* _Dataset extract_:
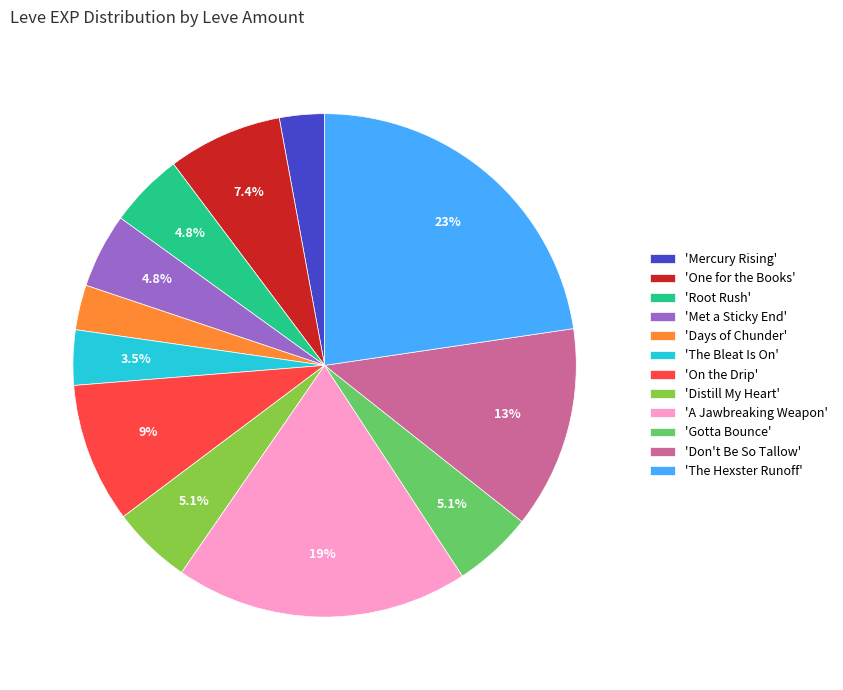

Is there any slice that represents more than half of the pie?

No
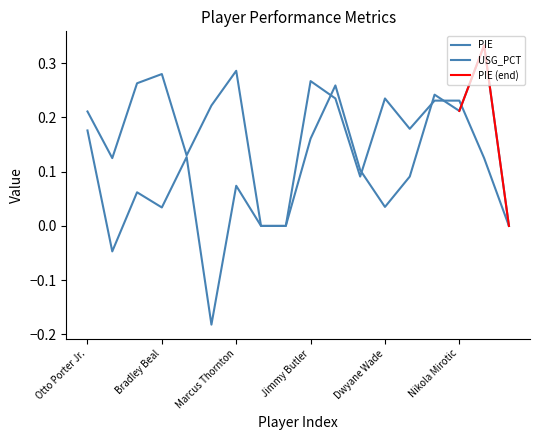

Which category has the highest value across all series?

Cristiano Felicio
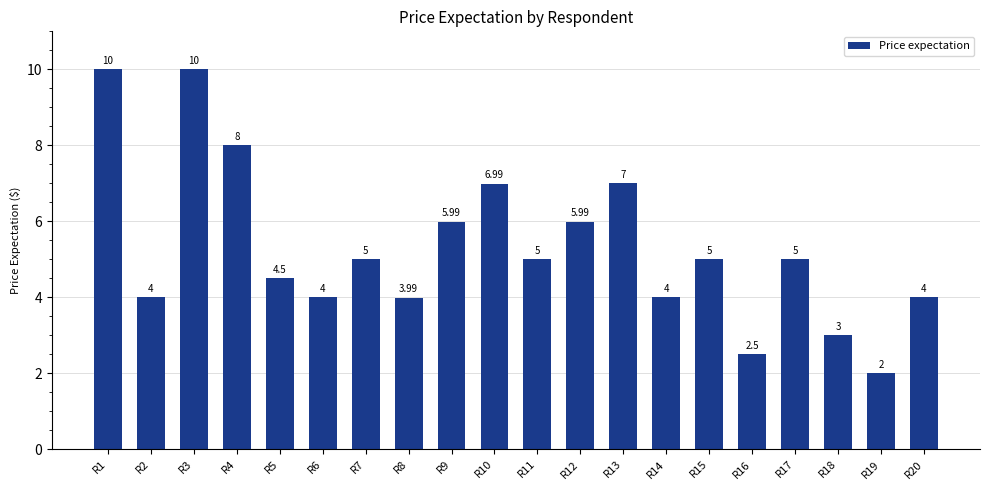

How many bars are there in total?

20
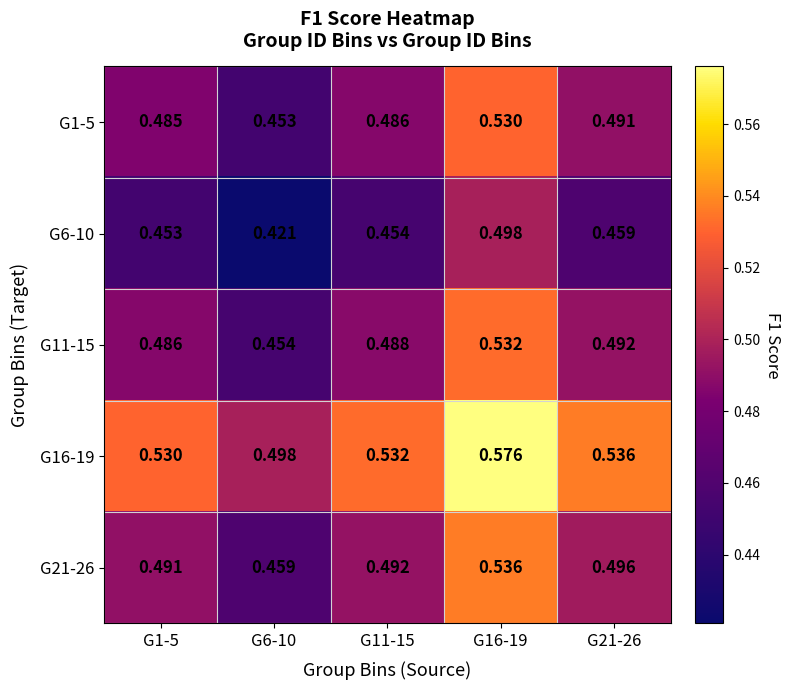

List the series in order of their peak value, highest first.

G16-19, G21-26, G11-15, G1-5, G6-10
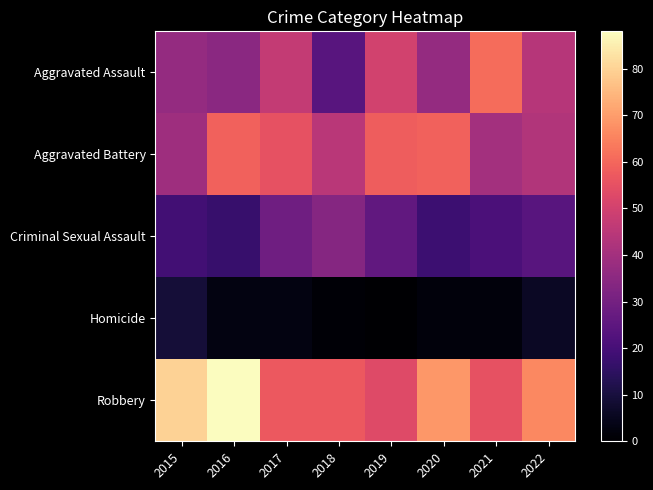

Between 2016 and 2019, which series saw the biggest shift?

Robbery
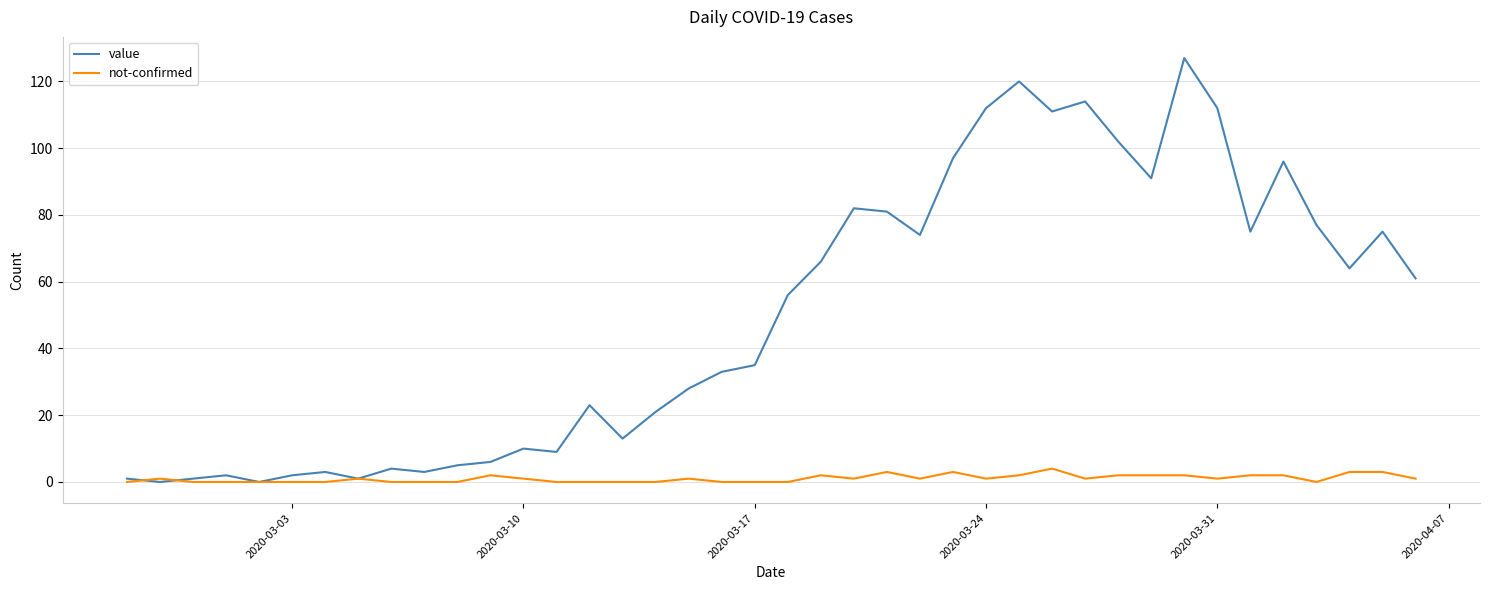

List the series in order of their overall mean, highest first.

value, not-confirmed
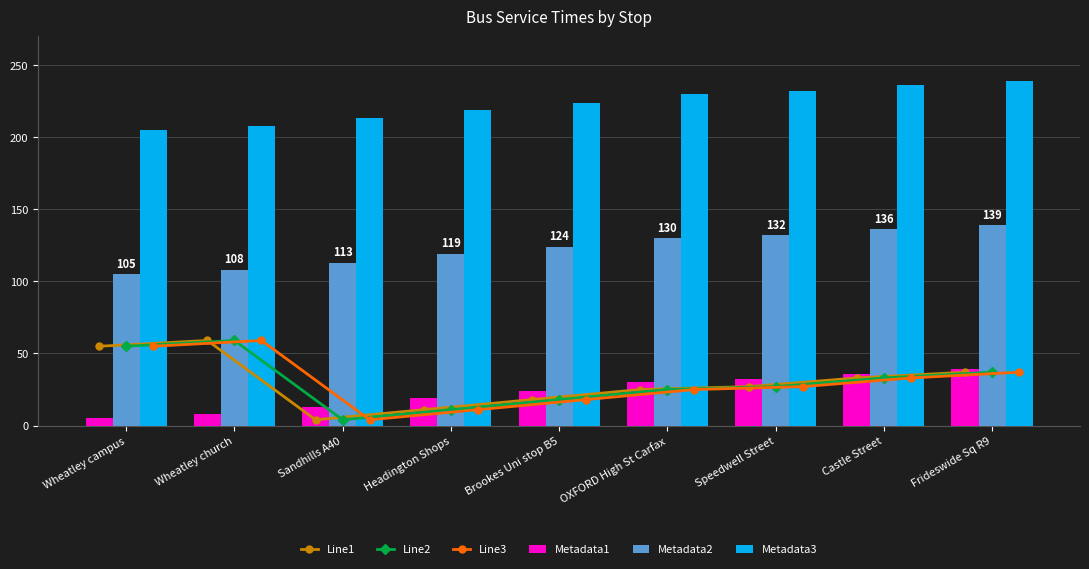

What is the spread (max minus min) of values at Headington Shops?

208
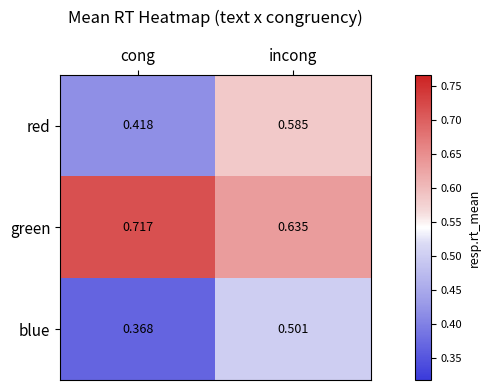

Rank the categories by red value from highest to lowest.

incong, cong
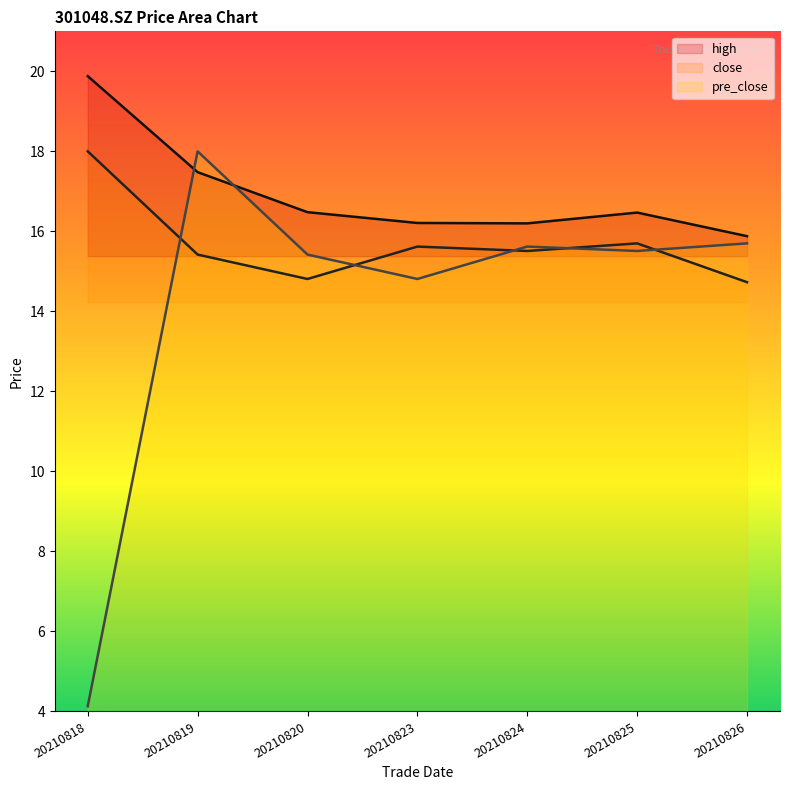

What is the difference between the pre_close values at 20210820 and 20210824?

0.2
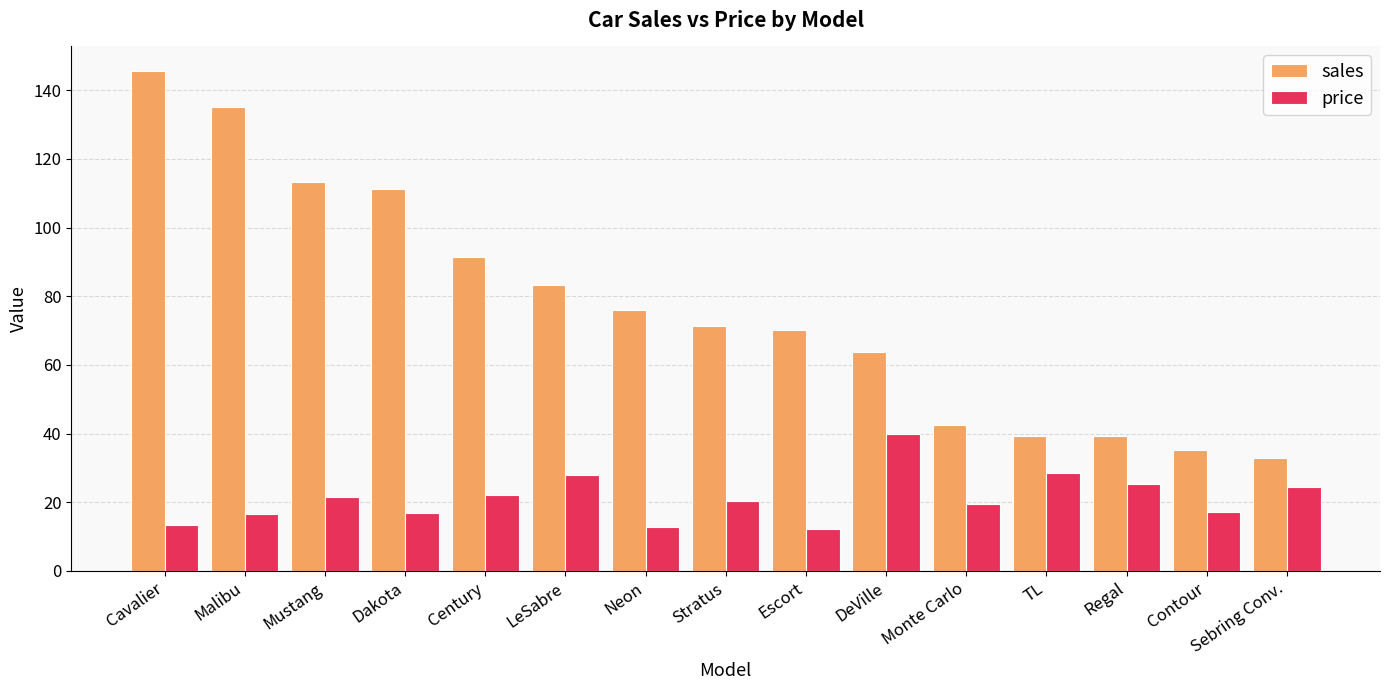

At Neon, list the series in order from largest to smallest.

sales, price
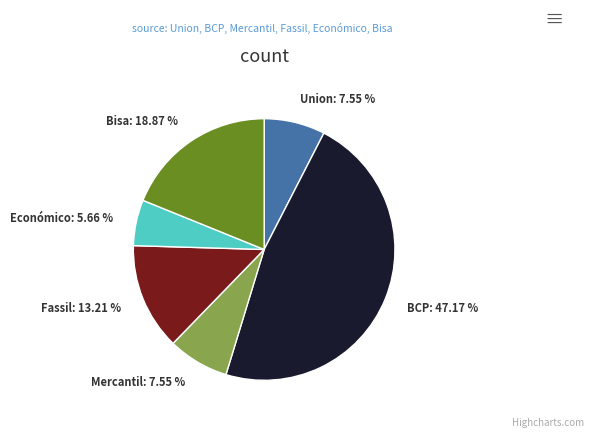

Does Union: 7.55 % represent more than half of the total?

No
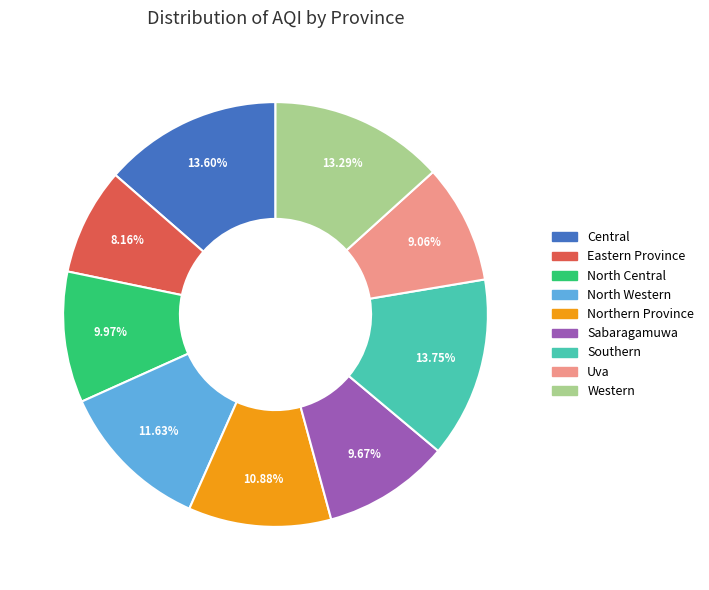

Does Central account for over 50% of the chart?

No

* _About this exercise_:
Reproduce all the rows above word for word, leaving out the pictures.

* _Response to the exercise_:
Is there any slice that represents more than half of the pie?

No

Which category has the highest value across all series?

Cristiano Felicio

How many bars are there in total?

20

List the series in order of their peak value, highest first.

G16-19, G21-26, G11-15, G1-5, G6-10

Between 2016 and 2019, which series saw the biggest shift?

Robbery

List the series in order of their overall mean, highest first.

value, not-confirmed

What is the spread (max minus min) of values at Headington Shops?

208

Rank the categories by red value from highest to lowest.

incong, cong

What is the difference between the pre_close values at 20210820 and 20210824?

0.2

At Neon, list the series in order from largest to smallest.

sales, price

Does Union: 7.55 % represent more than half of the total?

No

Does Central account for over 50% of the chart?

No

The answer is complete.